I don't think so. It looks like kind of a mess to me: a strainer full of mushy apples and seeds and tough cores. But the book said---the book said---to boil the apples without peeling or cutting out their middles, because most of the pectin is in the skin and core. Pectin is what makes fruit juice set up into jelly, and jelly was the best end I could devise for these apples. So I boiled them all into an ugly muck.
I didn't have much to lose. Someone gifted me the soft, mealy fruits. It was an act of kindness, I'm sure, but my first bite vehemently declared that these apples were chicken food, not people food.
John remembers his grandmother making apple jelly---lining up her jars on the counter, filling them with the hot syrup and then floating a clear stream of melted paraffin on top for a seal. I like to think that when the babies weren't crying and the hogs weren't out, his grandmother paused for a moment before she whisked the jars down to her closet under the basement stairs.
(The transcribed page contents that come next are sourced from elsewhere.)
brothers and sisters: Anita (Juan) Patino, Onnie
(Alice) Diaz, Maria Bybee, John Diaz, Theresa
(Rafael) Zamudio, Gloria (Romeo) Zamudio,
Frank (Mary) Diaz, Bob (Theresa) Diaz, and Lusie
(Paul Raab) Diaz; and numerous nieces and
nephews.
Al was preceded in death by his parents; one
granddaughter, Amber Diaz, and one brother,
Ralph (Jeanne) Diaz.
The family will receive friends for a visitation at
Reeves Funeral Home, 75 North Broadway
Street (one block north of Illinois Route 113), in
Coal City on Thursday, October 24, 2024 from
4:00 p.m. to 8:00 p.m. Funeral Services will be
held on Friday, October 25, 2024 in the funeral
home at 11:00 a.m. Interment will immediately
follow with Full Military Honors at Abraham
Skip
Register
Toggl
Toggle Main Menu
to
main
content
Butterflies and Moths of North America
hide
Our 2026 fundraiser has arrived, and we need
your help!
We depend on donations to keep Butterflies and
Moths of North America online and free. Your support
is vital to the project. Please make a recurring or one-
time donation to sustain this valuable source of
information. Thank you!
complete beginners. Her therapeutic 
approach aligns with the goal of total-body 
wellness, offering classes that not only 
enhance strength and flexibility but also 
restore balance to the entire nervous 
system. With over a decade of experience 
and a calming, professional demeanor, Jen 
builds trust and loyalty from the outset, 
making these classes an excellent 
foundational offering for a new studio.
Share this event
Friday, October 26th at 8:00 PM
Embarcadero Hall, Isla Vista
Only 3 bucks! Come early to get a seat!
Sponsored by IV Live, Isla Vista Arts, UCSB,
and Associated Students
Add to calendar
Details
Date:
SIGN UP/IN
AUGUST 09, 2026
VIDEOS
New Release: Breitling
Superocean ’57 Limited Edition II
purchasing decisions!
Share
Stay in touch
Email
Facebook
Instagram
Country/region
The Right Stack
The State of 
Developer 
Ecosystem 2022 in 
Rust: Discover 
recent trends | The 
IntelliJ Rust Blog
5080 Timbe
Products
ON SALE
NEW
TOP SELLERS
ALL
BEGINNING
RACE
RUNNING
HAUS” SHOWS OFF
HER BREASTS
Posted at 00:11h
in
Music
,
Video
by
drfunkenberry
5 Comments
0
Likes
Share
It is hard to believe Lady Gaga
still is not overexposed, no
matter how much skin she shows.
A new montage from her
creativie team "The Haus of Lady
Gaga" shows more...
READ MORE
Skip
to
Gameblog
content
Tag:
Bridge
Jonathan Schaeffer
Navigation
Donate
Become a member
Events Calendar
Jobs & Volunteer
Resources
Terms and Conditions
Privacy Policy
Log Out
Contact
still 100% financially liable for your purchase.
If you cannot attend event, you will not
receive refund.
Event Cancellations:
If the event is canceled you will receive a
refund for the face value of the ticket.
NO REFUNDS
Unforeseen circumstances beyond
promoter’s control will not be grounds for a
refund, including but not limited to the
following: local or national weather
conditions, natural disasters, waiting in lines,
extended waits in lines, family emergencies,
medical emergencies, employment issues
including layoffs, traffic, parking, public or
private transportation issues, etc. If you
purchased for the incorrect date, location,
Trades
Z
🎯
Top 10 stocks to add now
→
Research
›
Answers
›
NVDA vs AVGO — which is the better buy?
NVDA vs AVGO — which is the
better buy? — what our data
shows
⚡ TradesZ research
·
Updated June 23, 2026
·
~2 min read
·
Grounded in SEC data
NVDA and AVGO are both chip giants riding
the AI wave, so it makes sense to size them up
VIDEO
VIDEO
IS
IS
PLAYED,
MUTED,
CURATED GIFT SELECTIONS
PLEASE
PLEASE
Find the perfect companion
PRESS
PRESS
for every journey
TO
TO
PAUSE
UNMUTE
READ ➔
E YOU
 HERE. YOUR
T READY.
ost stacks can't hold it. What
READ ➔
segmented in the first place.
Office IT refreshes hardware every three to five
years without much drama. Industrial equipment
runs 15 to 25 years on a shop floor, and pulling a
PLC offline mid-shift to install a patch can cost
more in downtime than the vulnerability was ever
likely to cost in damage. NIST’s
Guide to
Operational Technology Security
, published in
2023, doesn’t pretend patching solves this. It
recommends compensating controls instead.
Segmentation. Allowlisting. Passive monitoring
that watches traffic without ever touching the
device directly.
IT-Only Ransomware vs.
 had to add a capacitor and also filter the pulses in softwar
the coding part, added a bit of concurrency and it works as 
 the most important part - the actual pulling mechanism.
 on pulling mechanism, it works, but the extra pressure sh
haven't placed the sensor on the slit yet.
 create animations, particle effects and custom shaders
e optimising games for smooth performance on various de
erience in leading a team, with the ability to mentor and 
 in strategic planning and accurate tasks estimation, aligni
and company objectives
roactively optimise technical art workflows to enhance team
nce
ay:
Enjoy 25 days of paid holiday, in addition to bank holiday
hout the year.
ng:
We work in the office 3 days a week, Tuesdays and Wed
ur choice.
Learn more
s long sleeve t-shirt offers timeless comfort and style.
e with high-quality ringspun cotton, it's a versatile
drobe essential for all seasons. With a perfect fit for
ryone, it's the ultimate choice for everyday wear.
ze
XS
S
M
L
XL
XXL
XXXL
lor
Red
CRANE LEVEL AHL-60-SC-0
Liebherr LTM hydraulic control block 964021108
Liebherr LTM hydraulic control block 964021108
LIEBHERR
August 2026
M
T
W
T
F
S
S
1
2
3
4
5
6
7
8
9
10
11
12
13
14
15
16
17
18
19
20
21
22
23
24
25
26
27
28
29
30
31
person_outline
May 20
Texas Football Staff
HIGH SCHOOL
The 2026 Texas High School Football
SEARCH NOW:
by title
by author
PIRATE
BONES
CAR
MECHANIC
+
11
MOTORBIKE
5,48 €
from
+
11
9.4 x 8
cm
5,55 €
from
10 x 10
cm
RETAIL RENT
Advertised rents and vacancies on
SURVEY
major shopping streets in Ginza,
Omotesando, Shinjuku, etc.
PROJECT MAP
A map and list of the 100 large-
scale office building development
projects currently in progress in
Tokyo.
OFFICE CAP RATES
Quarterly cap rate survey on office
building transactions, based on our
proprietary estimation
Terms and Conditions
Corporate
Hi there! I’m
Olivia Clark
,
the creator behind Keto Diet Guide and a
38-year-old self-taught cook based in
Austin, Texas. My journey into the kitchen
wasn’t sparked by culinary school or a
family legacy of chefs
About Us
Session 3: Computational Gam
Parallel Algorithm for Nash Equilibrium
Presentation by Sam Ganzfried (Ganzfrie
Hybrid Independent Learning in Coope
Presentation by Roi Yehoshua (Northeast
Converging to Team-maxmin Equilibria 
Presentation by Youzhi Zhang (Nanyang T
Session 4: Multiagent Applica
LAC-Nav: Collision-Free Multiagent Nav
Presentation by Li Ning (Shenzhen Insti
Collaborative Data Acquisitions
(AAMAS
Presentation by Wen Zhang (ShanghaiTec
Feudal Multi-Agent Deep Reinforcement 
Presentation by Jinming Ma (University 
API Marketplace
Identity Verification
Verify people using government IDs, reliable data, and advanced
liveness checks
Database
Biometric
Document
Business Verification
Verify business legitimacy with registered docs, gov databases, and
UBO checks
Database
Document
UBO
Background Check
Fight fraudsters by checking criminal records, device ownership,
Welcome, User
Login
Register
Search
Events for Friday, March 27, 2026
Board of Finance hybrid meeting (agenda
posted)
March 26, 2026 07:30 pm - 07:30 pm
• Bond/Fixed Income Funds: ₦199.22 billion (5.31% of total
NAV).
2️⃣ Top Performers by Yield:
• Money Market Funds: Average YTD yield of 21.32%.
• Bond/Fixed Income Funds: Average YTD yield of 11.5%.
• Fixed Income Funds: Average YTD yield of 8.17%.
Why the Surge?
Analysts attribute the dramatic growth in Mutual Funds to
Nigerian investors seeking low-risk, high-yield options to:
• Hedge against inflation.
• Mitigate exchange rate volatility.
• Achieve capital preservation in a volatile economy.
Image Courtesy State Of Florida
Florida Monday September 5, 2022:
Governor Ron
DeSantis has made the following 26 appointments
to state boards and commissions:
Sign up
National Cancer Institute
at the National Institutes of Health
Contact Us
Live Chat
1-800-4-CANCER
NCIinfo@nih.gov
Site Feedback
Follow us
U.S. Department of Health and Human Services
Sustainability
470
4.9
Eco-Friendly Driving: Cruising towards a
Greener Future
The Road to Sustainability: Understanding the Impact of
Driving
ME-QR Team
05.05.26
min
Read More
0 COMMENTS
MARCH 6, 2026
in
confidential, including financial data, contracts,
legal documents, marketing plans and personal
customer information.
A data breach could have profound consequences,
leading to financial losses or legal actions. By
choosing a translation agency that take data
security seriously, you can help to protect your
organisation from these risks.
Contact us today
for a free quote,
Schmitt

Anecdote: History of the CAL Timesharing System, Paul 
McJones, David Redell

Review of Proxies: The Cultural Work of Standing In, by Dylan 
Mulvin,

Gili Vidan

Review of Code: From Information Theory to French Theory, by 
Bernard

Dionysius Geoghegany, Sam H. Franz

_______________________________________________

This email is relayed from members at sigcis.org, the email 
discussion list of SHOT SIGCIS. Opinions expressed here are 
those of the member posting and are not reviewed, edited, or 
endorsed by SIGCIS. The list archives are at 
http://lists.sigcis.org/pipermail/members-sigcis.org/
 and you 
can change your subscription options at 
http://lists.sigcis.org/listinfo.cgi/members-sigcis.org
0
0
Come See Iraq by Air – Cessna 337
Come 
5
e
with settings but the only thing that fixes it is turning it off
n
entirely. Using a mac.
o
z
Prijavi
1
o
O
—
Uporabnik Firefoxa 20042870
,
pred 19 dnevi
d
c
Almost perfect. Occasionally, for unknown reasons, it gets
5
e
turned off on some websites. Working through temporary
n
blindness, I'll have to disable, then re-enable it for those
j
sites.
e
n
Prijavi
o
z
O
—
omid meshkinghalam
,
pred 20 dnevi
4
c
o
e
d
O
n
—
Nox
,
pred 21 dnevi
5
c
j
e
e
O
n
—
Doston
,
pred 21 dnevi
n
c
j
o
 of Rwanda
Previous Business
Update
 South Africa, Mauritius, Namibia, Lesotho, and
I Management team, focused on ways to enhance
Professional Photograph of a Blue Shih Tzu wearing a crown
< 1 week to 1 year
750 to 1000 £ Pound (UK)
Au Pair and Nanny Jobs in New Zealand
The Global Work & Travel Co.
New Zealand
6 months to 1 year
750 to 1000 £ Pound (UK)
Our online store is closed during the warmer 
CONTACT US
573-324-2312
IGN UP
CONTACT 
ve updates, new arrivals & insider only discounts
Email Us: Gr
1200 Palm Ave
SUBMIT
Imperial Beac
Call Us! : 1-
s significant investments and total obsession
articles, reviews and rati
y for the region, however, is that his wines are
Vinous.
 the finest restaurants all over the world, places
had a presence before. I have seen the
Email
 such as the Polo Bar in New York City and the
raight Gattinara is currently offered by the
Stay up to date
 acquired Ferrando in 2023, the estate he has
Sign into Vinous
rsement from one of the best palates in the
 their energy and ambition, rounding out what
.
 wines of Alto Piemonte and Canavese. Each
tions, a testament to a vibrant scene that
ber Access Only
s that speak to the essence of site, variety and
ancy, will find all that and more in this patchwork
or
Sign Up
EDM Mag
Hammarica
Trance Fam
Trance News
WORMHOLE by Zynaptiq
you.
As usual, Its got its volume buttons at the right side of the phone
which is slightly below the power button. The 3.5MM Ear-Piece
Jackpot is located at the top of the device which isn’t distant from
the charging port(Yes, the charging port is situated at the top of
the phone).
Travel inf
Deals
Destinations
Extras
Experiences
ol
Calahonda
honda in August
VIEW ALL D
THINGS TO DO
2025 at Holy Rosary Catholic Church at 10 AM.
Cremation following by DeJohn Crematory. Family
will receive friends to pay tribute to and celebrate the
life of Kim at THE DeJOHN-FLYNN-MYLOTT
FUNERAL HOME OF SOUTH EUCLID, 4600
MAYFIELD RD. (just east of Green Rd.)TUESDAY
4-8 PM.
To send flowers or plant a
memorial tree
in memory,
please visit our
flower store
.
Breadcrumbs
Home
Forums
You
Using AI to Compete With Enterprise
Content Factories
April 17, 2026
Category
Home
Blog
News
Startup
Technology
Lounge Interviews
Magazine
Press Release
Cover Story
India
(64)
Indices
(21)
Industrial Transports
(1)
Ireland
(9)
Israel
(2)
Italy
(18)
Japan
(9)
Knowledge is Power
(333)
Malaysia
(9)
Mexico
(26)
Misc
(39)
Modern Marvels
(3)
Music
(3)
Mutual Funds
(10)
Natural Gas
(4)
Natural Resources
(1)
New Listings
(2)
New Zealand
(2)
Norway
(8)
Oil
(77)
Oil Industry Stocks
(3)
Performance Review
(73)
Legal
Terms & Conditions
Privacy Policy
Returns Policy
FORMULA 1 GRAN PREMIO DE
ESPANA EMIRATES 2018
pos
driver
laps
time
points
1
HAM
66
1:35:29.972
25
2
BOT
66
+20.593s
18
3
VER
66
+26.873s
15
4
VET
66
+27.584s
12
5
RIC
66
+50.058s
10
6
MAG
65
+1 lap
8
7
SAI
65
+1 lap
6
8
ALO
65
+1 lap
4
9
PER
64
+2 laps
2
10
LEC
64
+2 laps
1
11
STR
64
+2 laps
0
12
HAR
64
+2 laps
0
I like to think she took time to notice the sunlight flaming through the colors she had just sealed in glass.
I hope she smiled at the contrast when she set her autumn hues alongside chunks of summer green that she had canned with the pickles a few weeks earlier. Colors tucked away for future reference, holed up in the closet beneath the steps, waiting for release into January's shroud of grey and tan and white.